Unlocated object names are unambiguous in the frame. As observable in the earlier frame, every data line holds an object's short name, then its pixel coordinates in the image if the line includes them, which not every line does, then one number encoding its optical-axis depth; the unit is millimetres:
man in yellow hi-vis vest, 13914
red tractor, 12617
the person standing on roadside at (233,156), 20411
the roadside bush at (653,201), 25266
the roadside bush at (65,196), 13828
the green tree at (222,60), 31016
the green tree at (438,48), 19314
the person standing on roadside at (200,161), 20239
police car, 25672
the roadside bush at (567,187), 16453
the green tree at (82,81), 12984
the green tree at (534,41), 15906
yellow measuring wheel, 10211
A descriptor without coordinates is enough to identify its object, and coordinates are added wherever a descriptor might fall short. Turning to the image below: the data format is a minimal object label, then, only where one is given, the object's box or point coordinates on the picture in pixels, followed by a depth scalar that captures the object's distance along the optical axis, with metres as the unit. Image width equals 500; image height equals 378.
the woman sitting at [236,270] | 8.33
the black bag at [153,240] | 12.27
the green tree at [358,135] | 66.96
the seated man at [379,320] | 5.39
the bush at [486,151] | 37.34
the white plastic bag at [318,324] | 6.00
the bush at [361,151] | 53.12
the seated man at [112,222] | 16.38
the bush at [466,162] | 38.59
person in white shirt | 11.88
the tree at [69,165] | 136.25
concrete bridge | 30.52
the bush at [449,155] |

--

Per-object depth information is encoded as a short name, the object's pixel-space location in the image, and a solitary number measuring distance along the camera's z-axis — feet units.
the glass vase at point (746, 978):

TASK ITEM — There is a run of lines above from the one with "the roadside bush at (65,196), 13828" to the one with "the green tree at (82,81), 12984"; print exactly that run, both ends included, and nothing else.

ANSWER TO THE EXERCISE —
the roadside bush at (65,196), 13828
the green tree at (222,60), 31016
the green tree at (438,48), 19314
the person standing on roadside at (200,161), 20239
police car, 25672
the roadside bush at (567,187), 16453
the green tree at (82,81), 12984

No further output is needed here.